St. James School expansion will be 'Georgian jewel'

February 20, 1997


Staff Writer

A $4.5 million building program under way at St. James School south of Hagerstown will expand the 180-student boarding school without changing its essential character, school officials say.

A $2 million building housing a new library, two science labs, a classroom and an archives room is under construction.

"It's going to be a small Georgian jewel of a building," said Father Stuart Dunnan, headmaster.

The new library will be roughly double the size of the old library, and will be able to accommodate about 60 students at a time. The library will hold 25,000 volumes and six computers.

Workers also are enlarging and renovating Kemp Hall, the oldest academic building on the campus, to serve as a student center to include a book store, recreation room, snack bar, mailboxes and administrative offices. That work will cost $750,000.


Next year, construction of a $1.1 million Georgian-style girls' dormitory will provide housing for 28 students and two faculty members. The school now has the capacity to board 22 girls.

The school last fall completed a $250,000 renovation to the infirmary, and Powell Hall, which houses the current library, will get a $200,000 face lift.

The library area will be converted to a study hall and computer lab. Two new classrooms will be added to the area formerly occupied by the study hall.

The school has raised $2.5 million toward the cost of the projects, Dunnan said.

Work on the library has "been pretty much overdue," he said.

Dunnan said computer technology has helped reduce the amount of space needed for the library. Information previously requiring books and shelf space can be delivered via CD-ROM and the Internet.

The need for new facilities also is related to a jump in enrollment from about 130 students five years ago to 180 now, Dunnan said.

Dunnan expects that figure to grow to 200 as the improvements are made, with 120 boys and 80 girls, and 120 boarders and 80 nonboarders.

"We don't want to become a large school," Dunnan said. "That's why people choose us."
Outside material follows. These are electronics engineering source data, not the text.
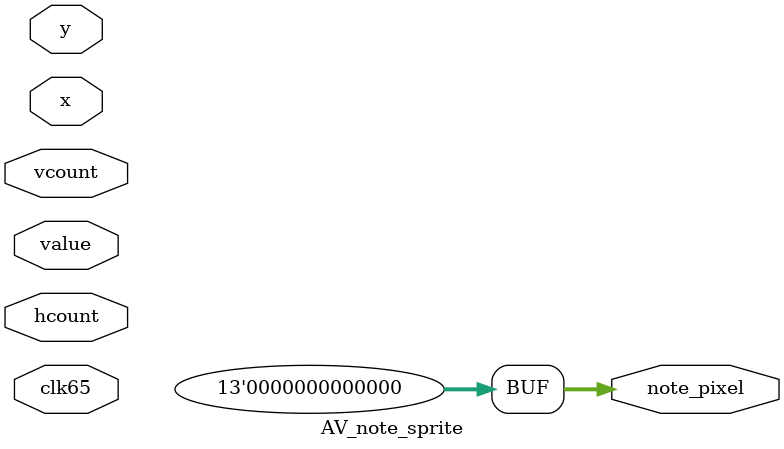
<source format=v>
module AV_note_sprite(
    input clk65,
    input [10:0] x,
    input [9:0] y,
    input [10:0] hcount,
    input [9:0] vcount,
    input [4:0] value,
    
    output reg [12:0] note_pixel
    
    );
    
    
    
    
    
    initial note_pixel <= 0;
    
    
    
endmodule
</source>
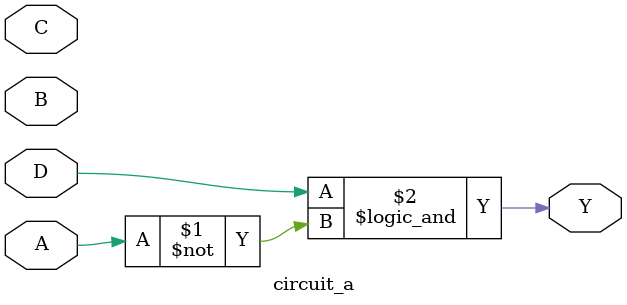
<source format=v>
module circuit_a(
    input A,B,C,D,
    output Y
);

    assign Y = D && ~A;

endmodule

</source>
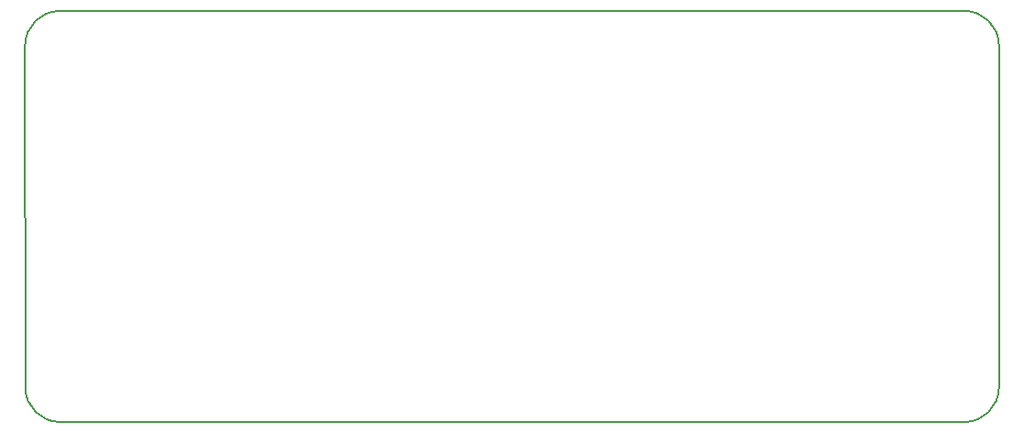
<source format=gbr>
%TF.GenerationSoftware,KiCad,Pcbnew,7.0.2*%
%TF.CreationDate,2023-08-09T10:06:04-03:00*%
%TF.ProjectId,PCB_Incendio,5043425f-496e-4636-956e-64696f2e6b69,rev?*%
%TF.SameCoordinates,Original*%
%TF.FileFunction,Profile,NP*%
%FSLAX46Y46*%
G04 Gerber Fmt 4.6, Leading zero omitted, Abs format (unit mm)*
G04 Created by KiCad (PCBNEW 7.0.2) date 2023-08-09 10:06:04*
%MOMM*%
%LPD*%
G01*
G04 APERTURE LIST*
%TA.AperFunction,Profile*%
%ADD10C,0.127000*%
%TD*%
G04 APERTURE END LIST*
D10*
X145275671Y-90814329D02*
X145255671Y-59185671D01*
X232090000Y-94010000D02*
X148465671Y-94004329D01*
X235280000Y-59180000D02*
X235280000Y-90820000D01*
X148445671Y-55995671D02*
X232090000Y-55990000D01*
X232090000Y-94010000D02*
G75*
G03*
X235280000Y-90820000I1J3189999D01*
G01*
X235280000Y-59180000D02*
G75*
G03*
X232090000Y-55990000I-3189999J1D01*
G01*
X145275671Y-90814329D02*
G75*
G03*
X148465671Y-94004329I3189999J-1D01*
G01*
X148445671Y-55995671D02*
G75*
G03*
X145255671Y-59185671I0J-3190000D01*
G01*
M02*

</source>
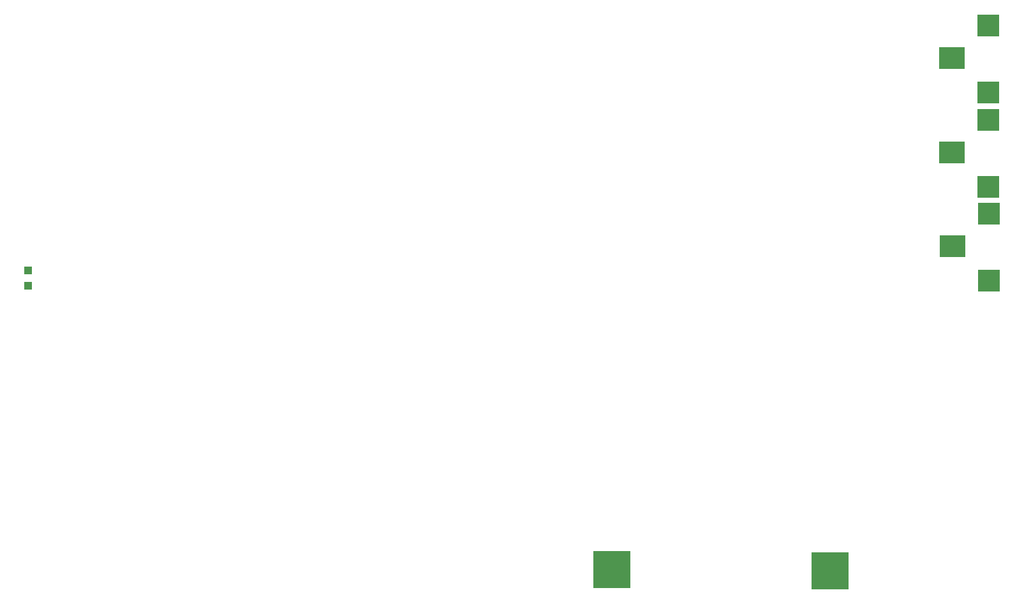
<source format=gbp>
G04*
G04 #@! TF.GenerationSoftware,Altium Limited,Altium Designer,21.2.1 (34)*
G04*
G04 Layer_Color=128*
%FSLAX24Y24*%
%MOIN*%
G70*
G04*
G04 #@! TF.SameCoordinates,E21C5DDE-85CC-462C-932C-37DFDCE46009*
G04*
G04*
G04 #@! TF.FilePolarity,Positive*
G04*
G01*
G75*
%ADD17R,0.0394X0.0394*%
%ADD77R,0.1969X0.1969*%
%ADD78R,0.1181X0.1181*%
%ADD79R,0.1378X0.1181*%
D17*
X7700Y19394D02*
D03*
Y18606D02*
D03*
D77*
X49600Y3700D02*
D03*
X38200Y3750D02*
D03*
D78*
X57870Y28681D02*
D03*
Y32181D02*
D03*
Y23778D02*
D03*
Y27278D02*
D03*
X57880Y18854D02*
D03*
Y22354D02*
D03*
D79*
X55970Y30481D02*
D03*
Y25578D02*
D03*
X55980Y20654D02*
D03*
M02*

</source>
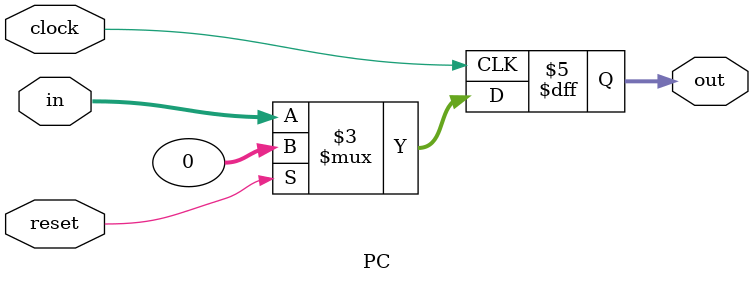
<source format=v>
`timescale 1ns / 1ps
module PC(input [31:0] in, input clock, input reset, output reg [31:0] out);
	
	
	always@(posedge clock)
	begin
		if(reset)
		begin
			out <= 32'b000000000000000000000000000000000; 	//inital PC
		end
		else
		begin
			out <= in; 	//new PC value
		end
		
	end

endmodule

</source>
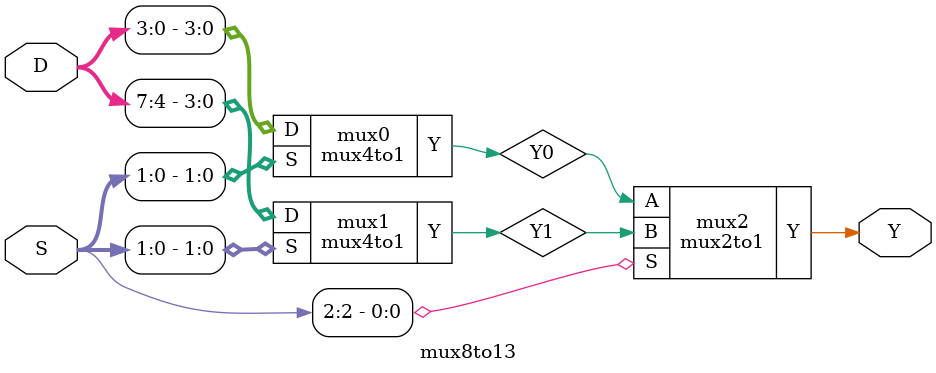
<source format=v>
module mux2to1 (
    input A, B,  // 2 data inputs
    input S,    // 1 select input
    output Y    // 1 output
);
    assign Y = S ? B : A;
endmodule
module mux4to1 (
    input [3:0] D,  // 4 data inputs
    input [1:0] S,  // 2 select inputs
    output Y       // 1 output
);
    wire Y0, Y1;
    mux2to1 mux0 (.A(D[0]), .B(D[1]), .S(S[0]), .Y(Y0));
    mux2to1 mux1 (.A(D[2]), .B(D[3]), .S(S[0]), .Y(Y1));
    mux2to1 mux2 (.A(Y0), .B(Y1), .S(S[1]), .Y(Y));
endmodule
module mux8to13 (
    input [7:0] D,  // 8 data inputs
    input [2:0] S,  // 3 select inputs
    output Y       // 1 output
);
    wire Y0, Y1;

    mux4to1 mux0 (.D(D[3:0]), .S(S[1:0]), .Y(Y0));
    mux4to1 mux1 (.D(D[7:4]), .S(S[1:0]), .Y(Y1));
    mux2to1 mux2 (.A(Y0), .B(Y1), .S(S[2]), .Y(Y));
endmodule

</source>
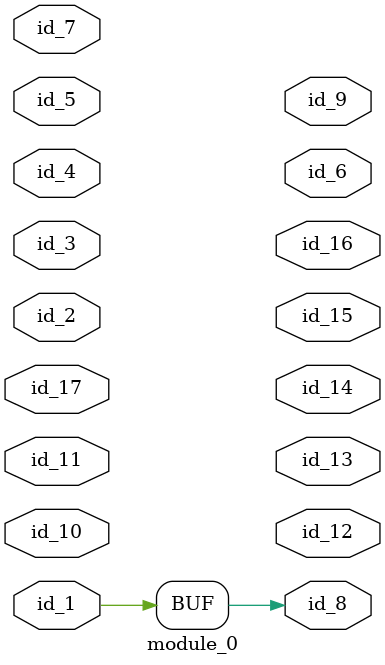
<source format=v>
module module_0 (
    id_1,
    id_2,
    id_3,
    id_4,
    id_5,
    id_6,
    id_7,
    id_8,
    id_9,
    id_10,
    id_11,
    id_12,
    id_13,
    id_14,
    id_15,
    id_16,
    id_17
);
  input id_17;
  output id_16;
  output id_15;
  output id_14;
  output id_13;
  output id_12;
  inout id_11;
  input id_10;
  output id_9;
  output id_8;
  inout id_7;
  output id_6;
  input id_5;
  inout id_4;
  inout id_3;
  input id_2;
  input id_1;
  assign id_8 = 1 ? id_1 : 1'h0;
endmodule

</source>
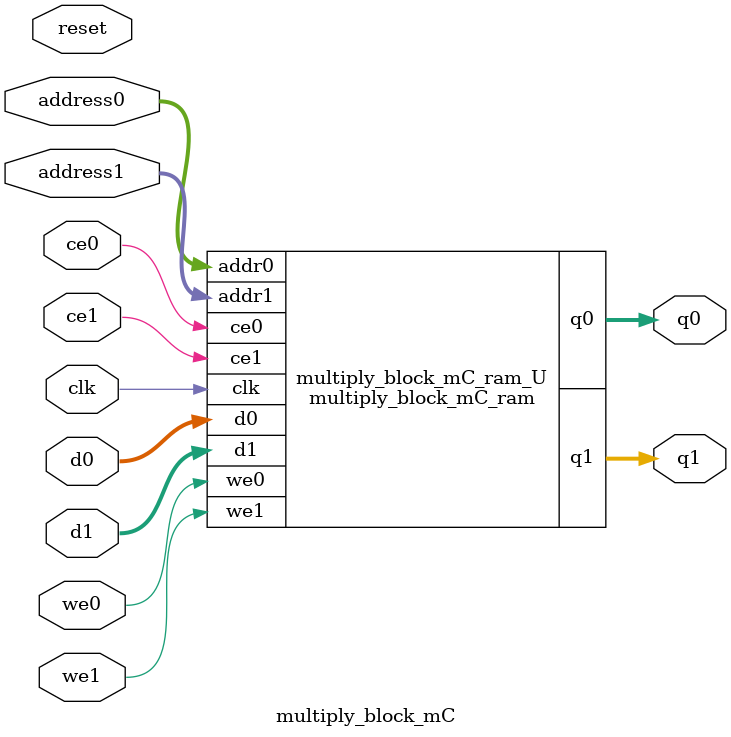
<source format=v>
`timescale 1 ns / 1 ps
module multiply_block_mC_ram (addr0, ce0, d0, we0, q0, addr1, ce1, d1, we1, q1,  clk);

parameter DWIDTH = 32;
parameter AWIDTH = 10;
parameter MEM_SIZE = 1024;

input[AWIDTH-1:0] addr0;
input ce0;
input[DWIDTH-1:0] d0;
input we0;
output reg[DWIDTH-1:0] q0;
input[AWIDTH-1:0] addr1;
input ce1;
input[DWIDTH-1:0] d1;
input we1;
output reg[DWIDTH-1:0] q1;
input clk;

(* ram_style = "block" *)reg [DWIDTH-1:0] ram[0:MEM_SIZE-1];




always @(posedge clk)  
begin 
    if (ce0) 
    begin
        if (we0) 
        begin 
            ram[addr0] <= d0; 
        end 
        q0 <= ram[addr0];
    end
end


always @(posedge clk)  
begin 
    if (ce1) 
    begin
        if (we1) 
        begin 
            ram[addr1] <= d1; 
        end 
        q1 <= ram[addr1];
    end
end


endmodule

`timescale 1 ns / 1 ps
module multiply_block_mC(
    reset,
    clk,
    address0,
    ce0,
    we0,
    d0,
    q0,
    address1,
    ce1,
    we1,
    d1,
    q1);

parameter DataWidth = 32'd32;
parameter AddressRange = 32'd1024;
parameter AddressWidth = 32'd10;
input reset;
input clk;
input[AddressWidth - 1:0] address0;
input ce0;
input we0;
input[DataWidth - 1:0] d0;
output[DataWidth - 1:0] q0;
input[AddressWidth - 1:0] address1;
input ce1;
input we1;
input[DataWidth - 1:0] d1;
output[DataWidth - 1:0] q1;



multiply_block_mC_ram multiply_block_mC_ram_U(
    .clk( clk ),
    .addr0( address0 ),
    .ce0( ce0 ),
    .we0( we0 ),
    .d0( d0 ),
    .q0( q0 ),
    .addr1( address1 ),
    .ce1( ce1 ),
    .we1( we1 ),
    .d1( d1 ),
    .q1( q1 ));

endmodule


</source>
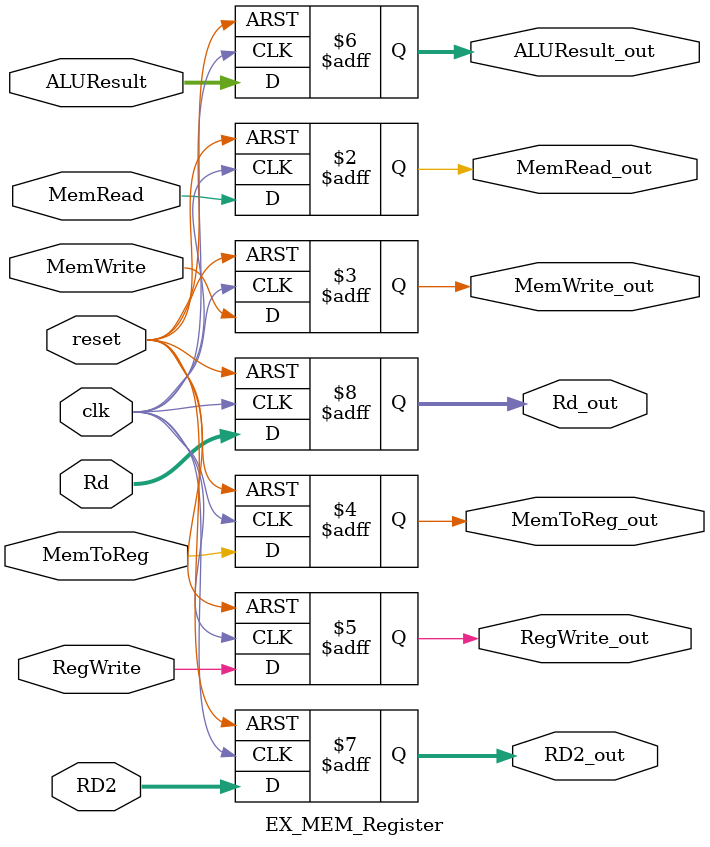
<source format=v>
module EX_MEM_Register (
    input wire clk, reset,
    input wire MemRead, MemWrite, MemToReg, RegWrite,
    input wire [31:0] ALUResult, RD2,
    input wire [4:0] Rd,

    output reg MemRead_out, MemWrite_out, MemToReg_out, RegWrite_out,
    output reg [31:0] ALUResult_out, RD2_out,
    output reg [4:0] Rd_out
);

    always @(posedge clk or posedge reset) begin
        if (reset) begin
            MemRead_out <= 0;
            MemWrite_out <= 0;
            MemToReg_out <= 0;
            RegWrite_out <= 0;
            ALUResult_out <= 32'b0;
            RD2_out <= 32'b0;
            Rd_out <= 5'b0;
        end else begin
            MemRead_out <= MemRead;
            MemWrite_out <= MemWrite;
            MemToReg_out <= MemToReg;
            RegWrite_out <= RegWrite;
            ALUResult_out <= ALUResult;
            RD2_out <= RD2;
            Rd_out <= Rd;
        end
    end

endmodule

</source>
Dunnan said the school will continue to provide a structured environment for students while introducing them to new experiences.

The private school, founded in 1842, is affiliated with the Episcopal Church and is open to students of all religions and nationalities. Day tuition is $9,800 a year and boarding tuition is $16,800 a year. The school offers instruction for students in seventh through 12th grades.

Tuition pays for two-thirds of operating costs, Dunnan said. Endowment income and annual contributions to the school cover the rest.